These classifications are interpreted very broadly in some instances.  For example, a female worker who is demoted or terminated following a pregnancy can be a form of gender or sex discrimination.  Likewise, “disabilities” include not only conditions which cause physical limitations but, also mental disorders as well. While one might think that the law would define “older” workers as those in their 50’s or 60’s, it actually defines it was 40 years or older in many jurisdictions including California.

Protected activities include the right to make legitimate complaints of discrimination based upon the above criteria.   It also includes the right to refuse to participate in illegal activities or report such activities to governmental authorities. (e.g. “Whistleblowing”).

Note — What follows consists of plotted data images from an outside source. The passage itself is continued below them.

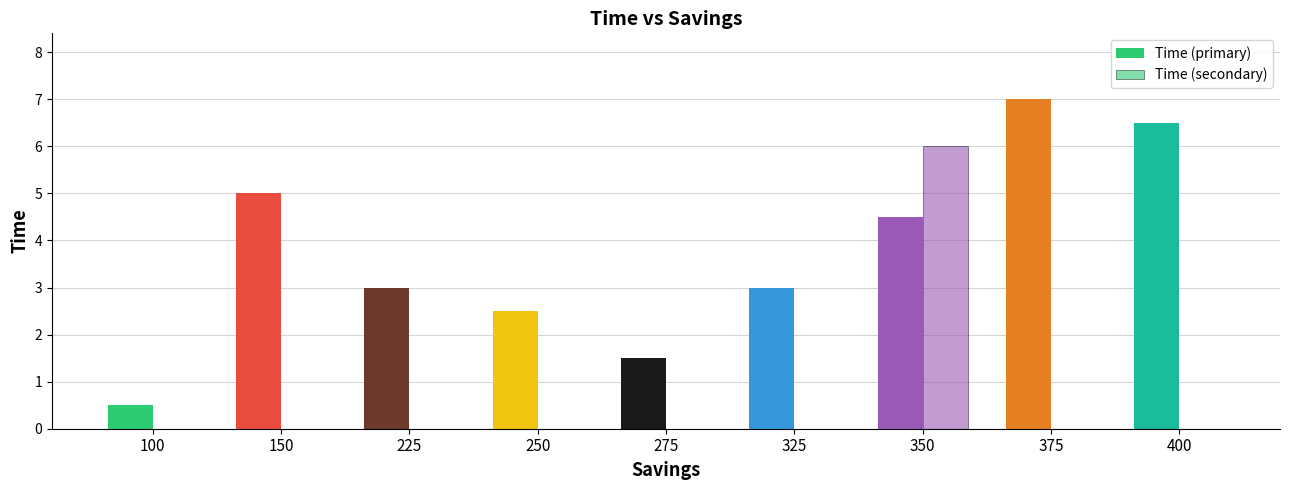

What is the difference between the maximum and second lowest values in the Time (primary) series?

5.5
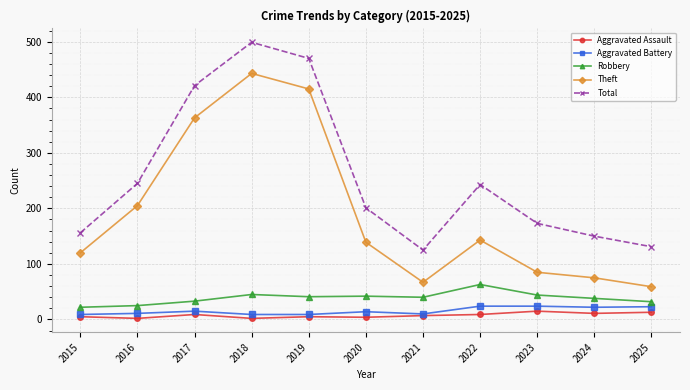

Read the Robbery value at 2024.

38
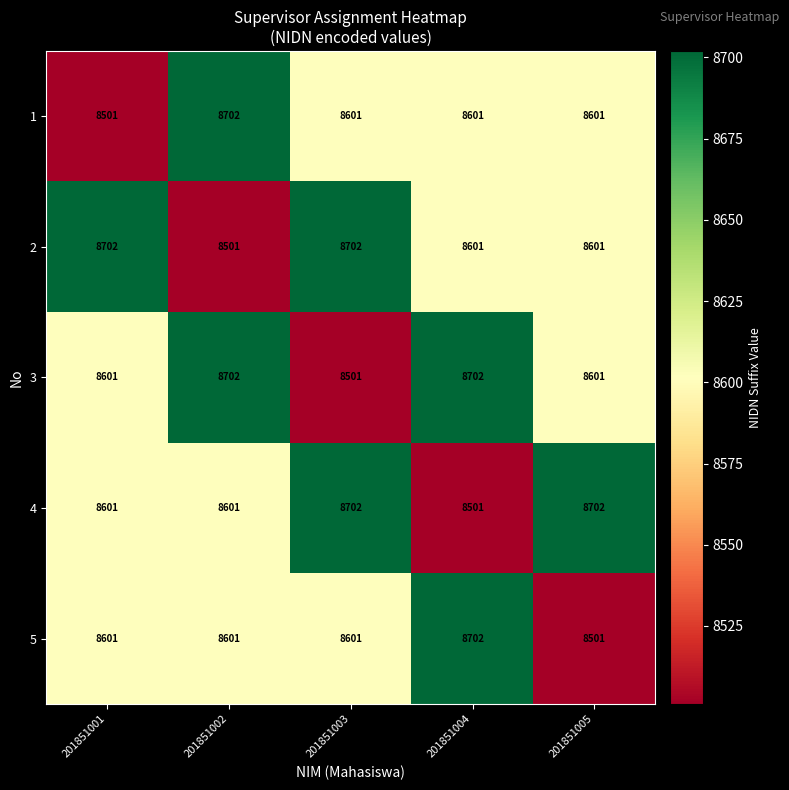

What is the difference between the 3 values at 201851004 and 201851001?

101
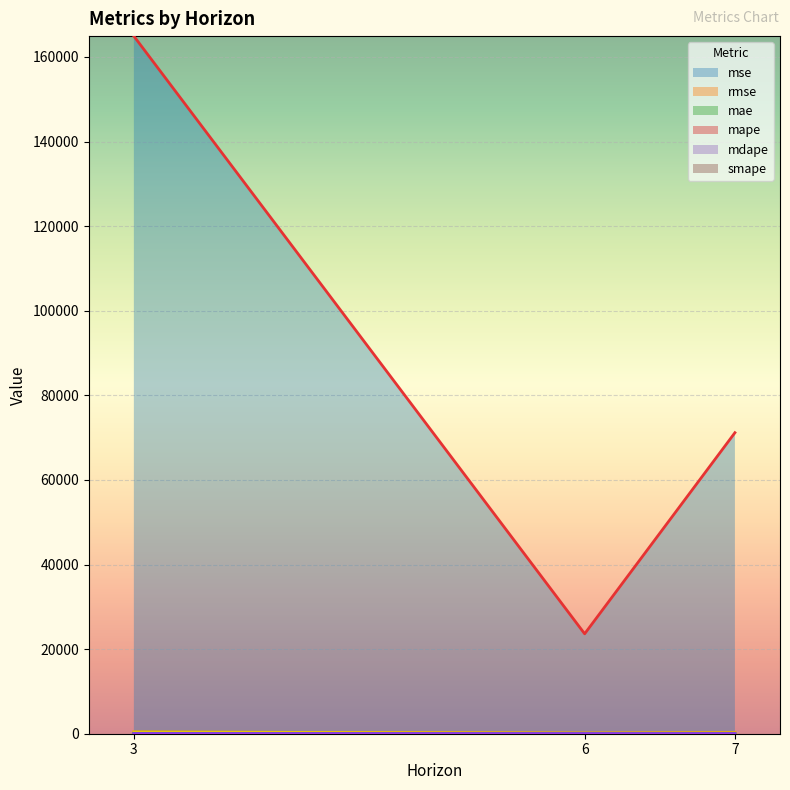

What is the average value of the mse series?

86576.3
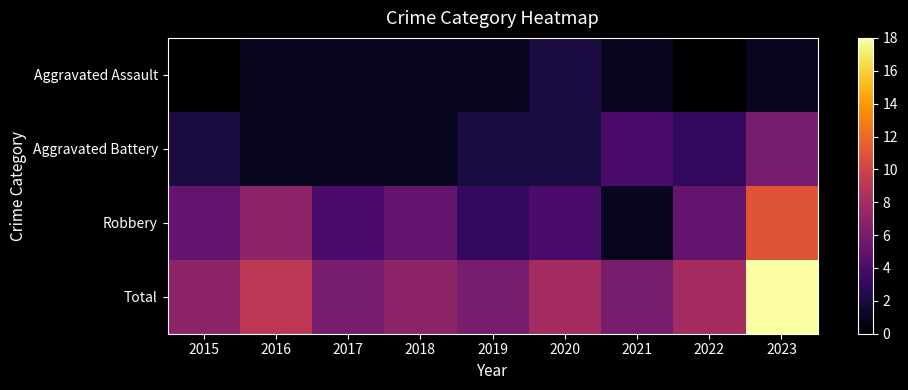

Reading left to right, list all the values displayed in this chart.

Aggravated Assault: 2015=0	2016=1	2017=1	2018=1	2019=1	2020=2	2021=1	2022=0	2023=1
Aggravated Battery: 2015=2	2016=1	2017=1	2018=1	2019=2	2020=2	2021=4	2022=3	2023=6
Robbery: 2015=5	2016=7	2017=4	2018=5	2019=3	2020=4	2021=1	2022=5	2023=11
Total: 2015=7	2016=9	2017=6	2018=7	2019=6	2020=8	2021=6	2022=8	2023=18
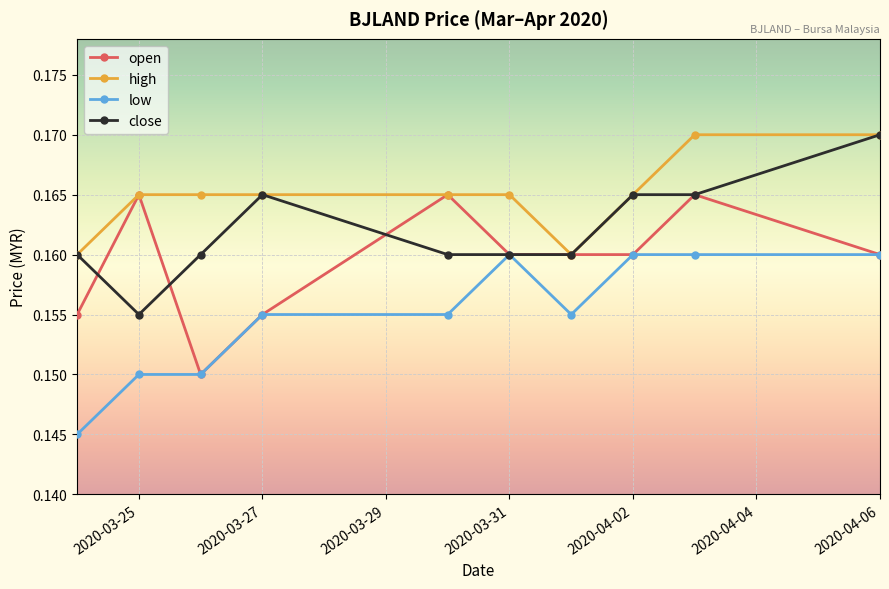

Rank the series by their average value, from lowest to highest.

low, open, close, high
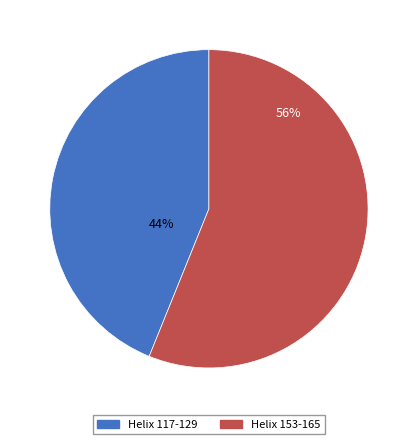

What is the ratio of the value at Helix 117-129 to the value at Helix 153-165?

0.8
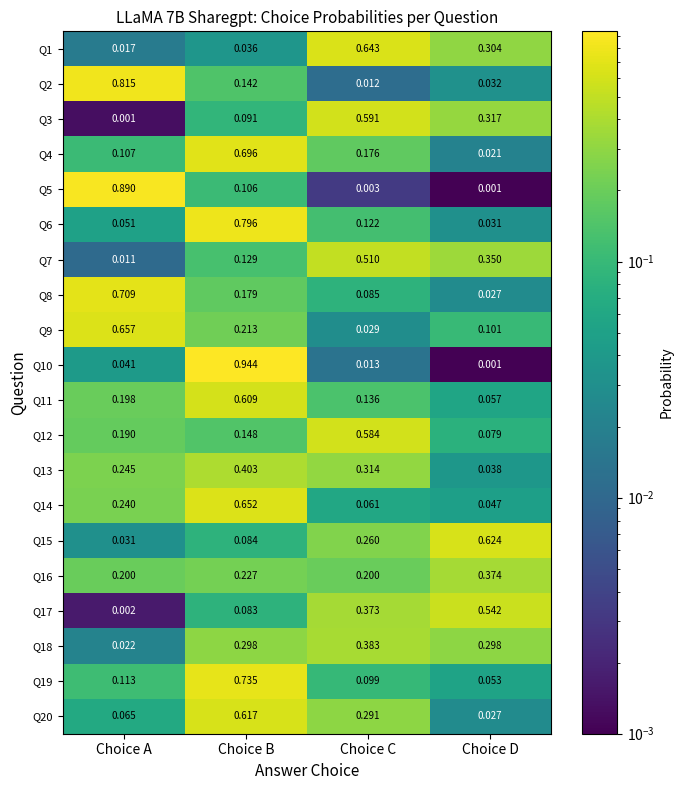

At how many categories does at least one series exceed 0?

4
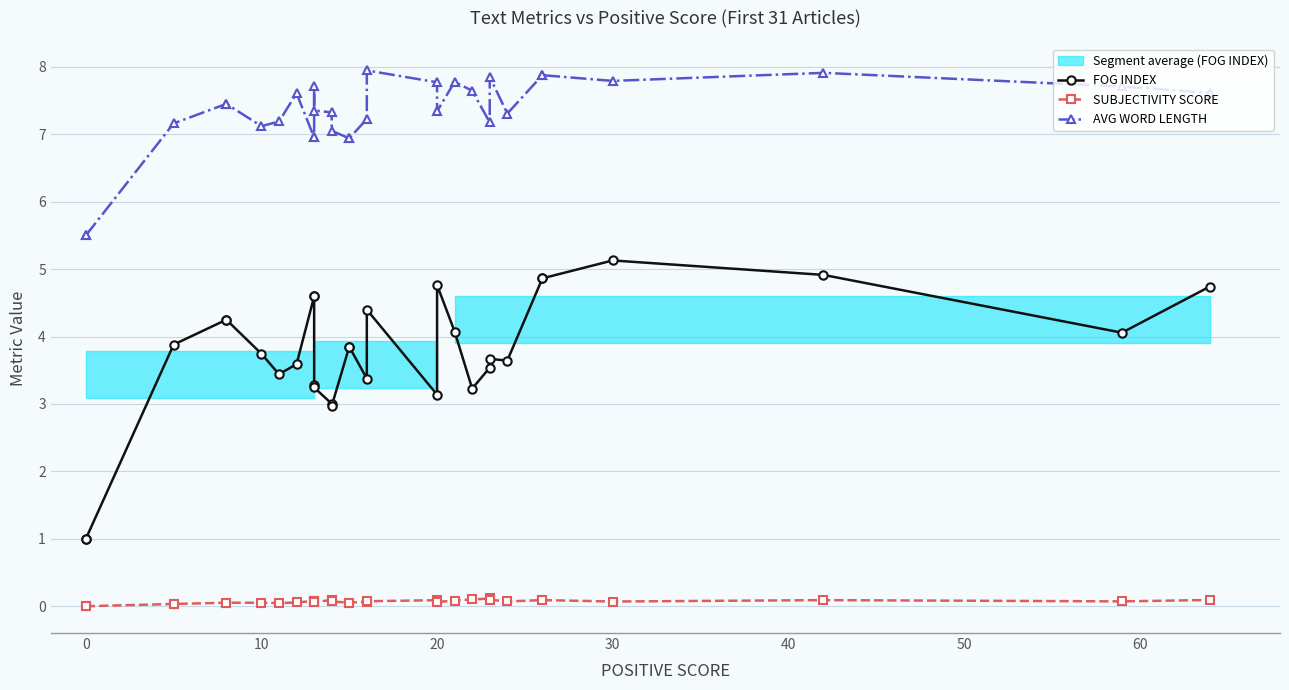

True or false: FOG INDEX has a value of 7.3 at 17.

False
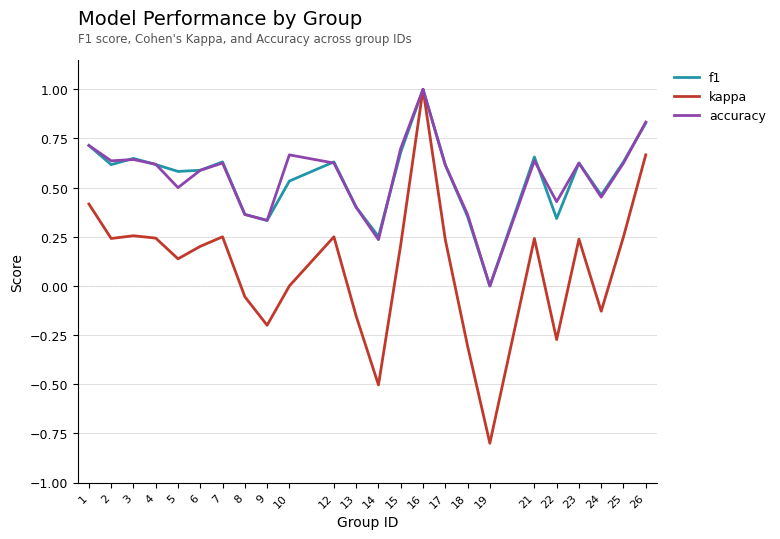

Is it true that accuracy equals 0.2 at 22?

False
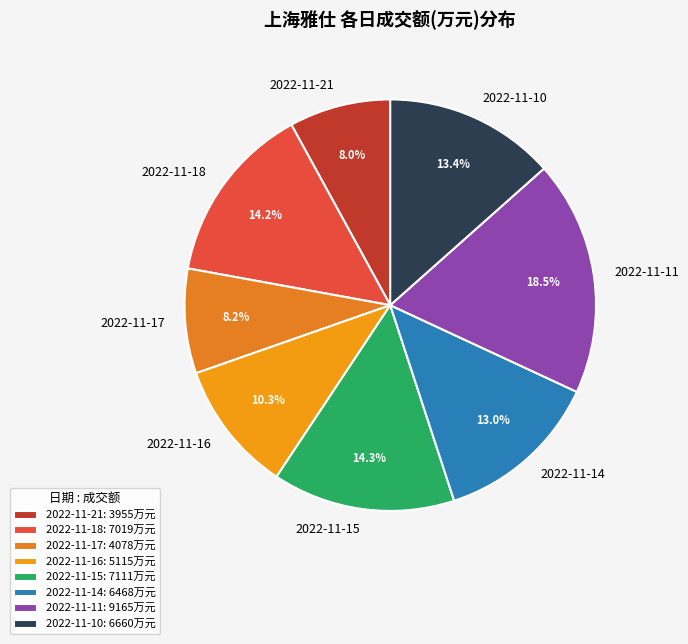

How many segments does this pie chart have?

8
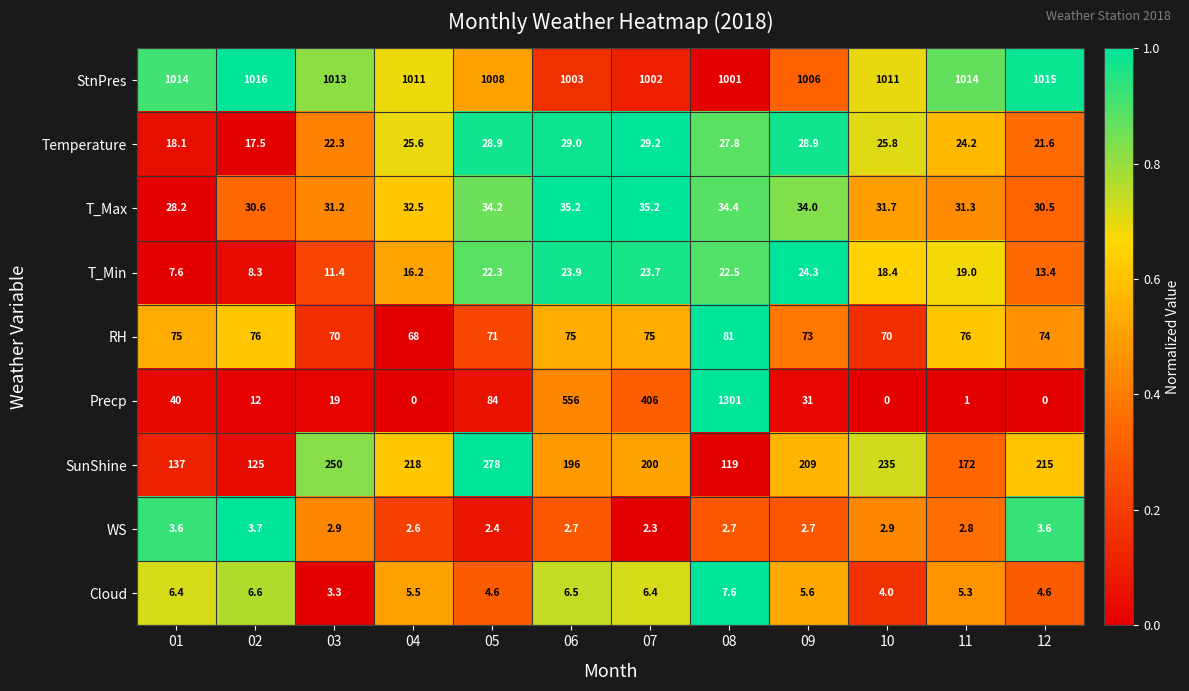

At 01, list the series in order from largest to smallest.

StnPres, SunShine, RH, Precp, T_Max, Temperature, T_Min, Cloud, WS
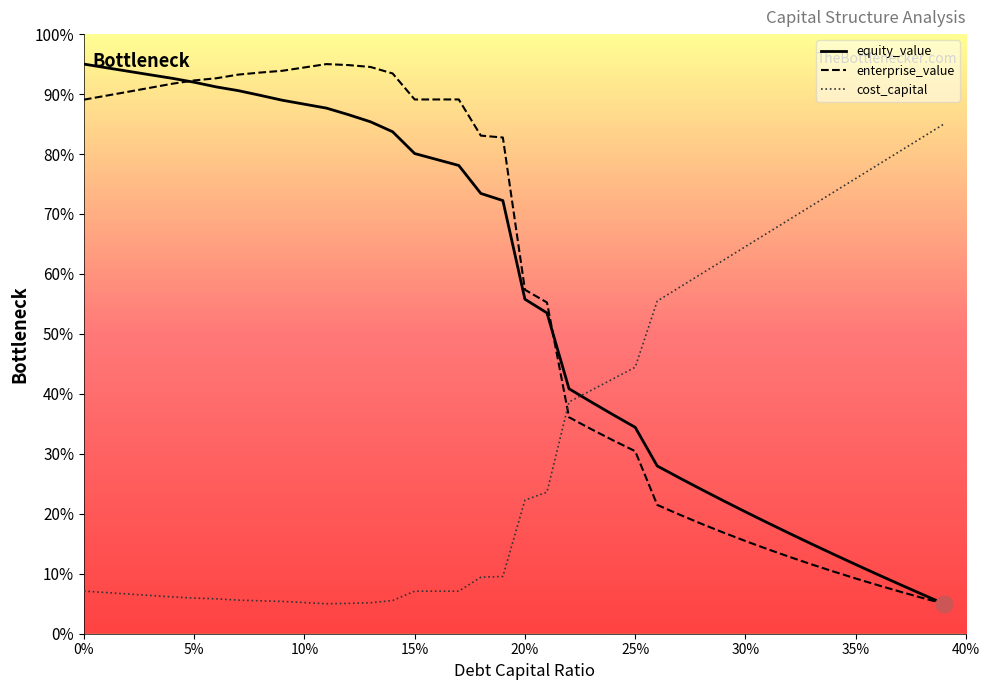

What is the smallest value displayed?

5.0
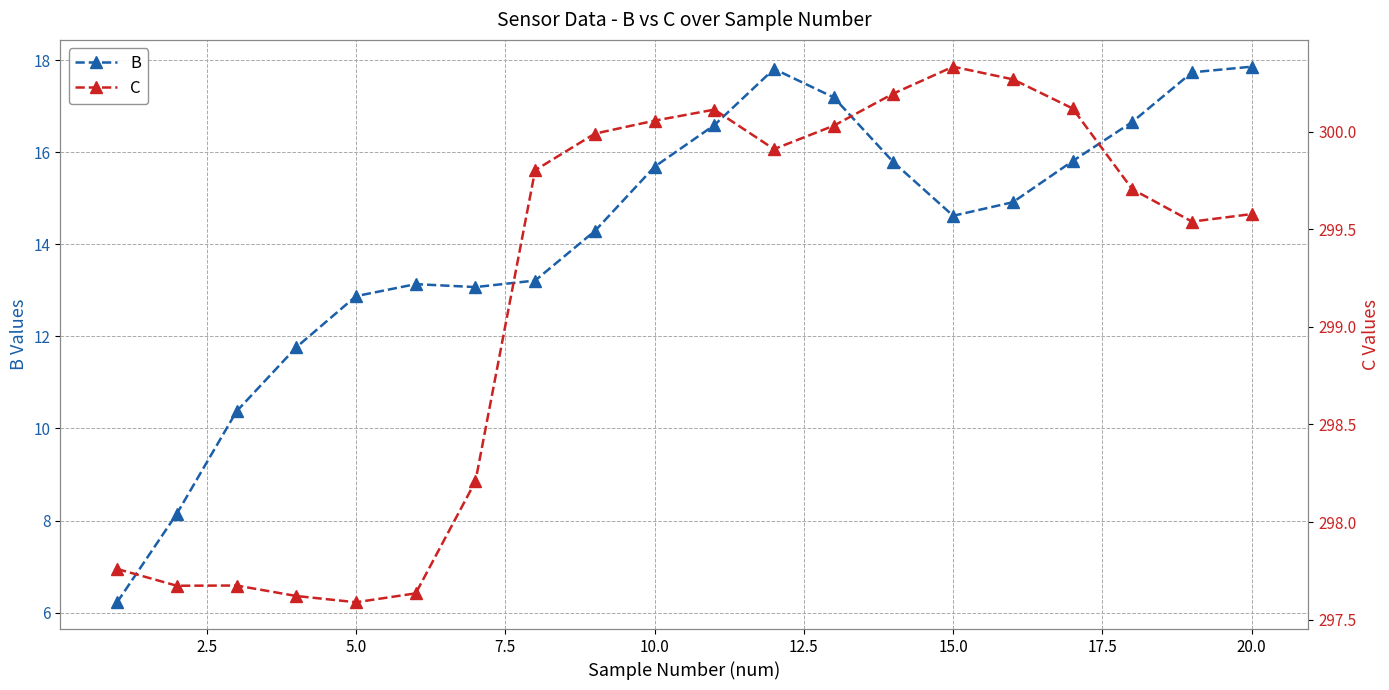

How many interior local peaks does the C series have?

3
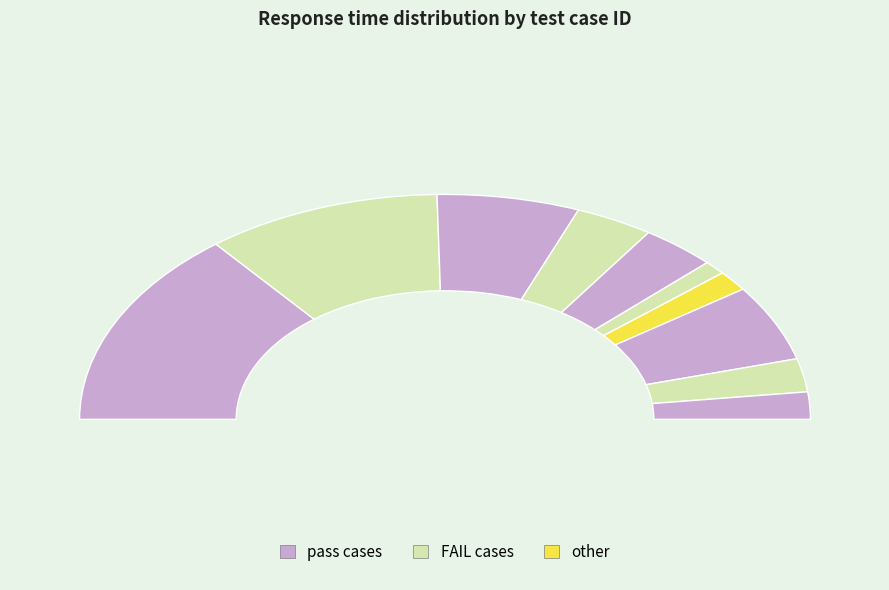

Between 9 and 3, which is larger?

3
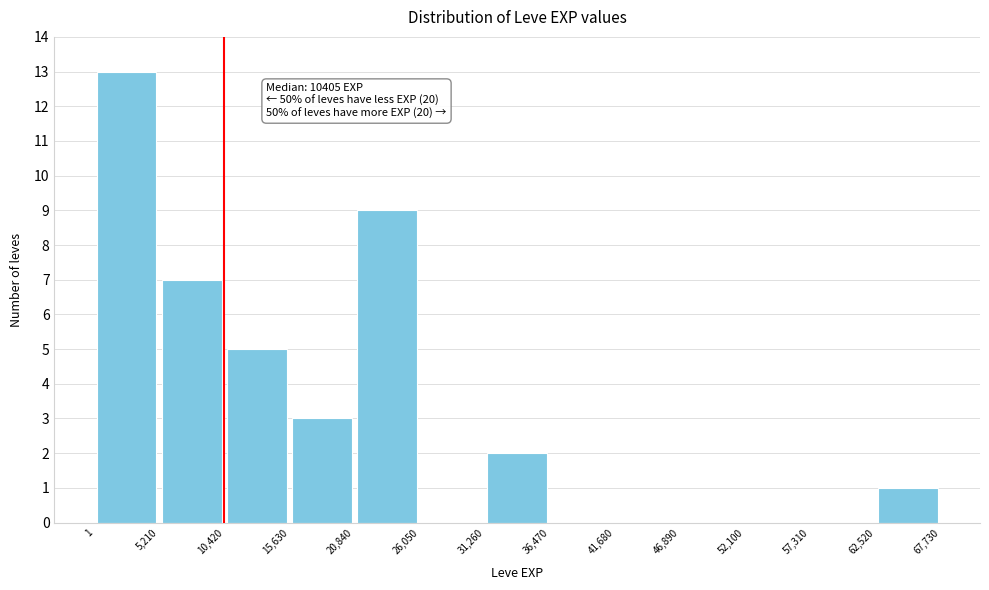

Over which range of the x-axis is the bar tallest?

1 to 5,210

The burden usually falls upon the employee to show that their termination, demotion, failure to hire or other adverse employment action was motivated by a protected class or activity rather than a “legitimate business reason”.  This makes it imperative for employees to consult with a qualified employment law attorney to determine whether such evidence has been demonstrated and a civil action for money damages may lie.  Such proof may lie in overt actions such as racial epithets or actions which show specific intent to discriminate, more often though, illegal motivation may lie in more covert actions or even disparate treatment between the employee and other workers.  For example, if an employee is terminated purportedly based upon a legitimate “reduction in the work force” but, is replaced by a much younger worker making much less pay and benefits, this may show age discrimination.  Likewise, if a female employee fails to get a promotion allegedly based upon lesser qualifications or work performance but, the promotion goes to a male employee with the same pre-hire qualifications or work performance history, this may show gender discrimination.

Fortunately, most employers including law firms try to and do comply with laws prohibiting discrimination in employment.  However, such disparate treatment can and does still take place.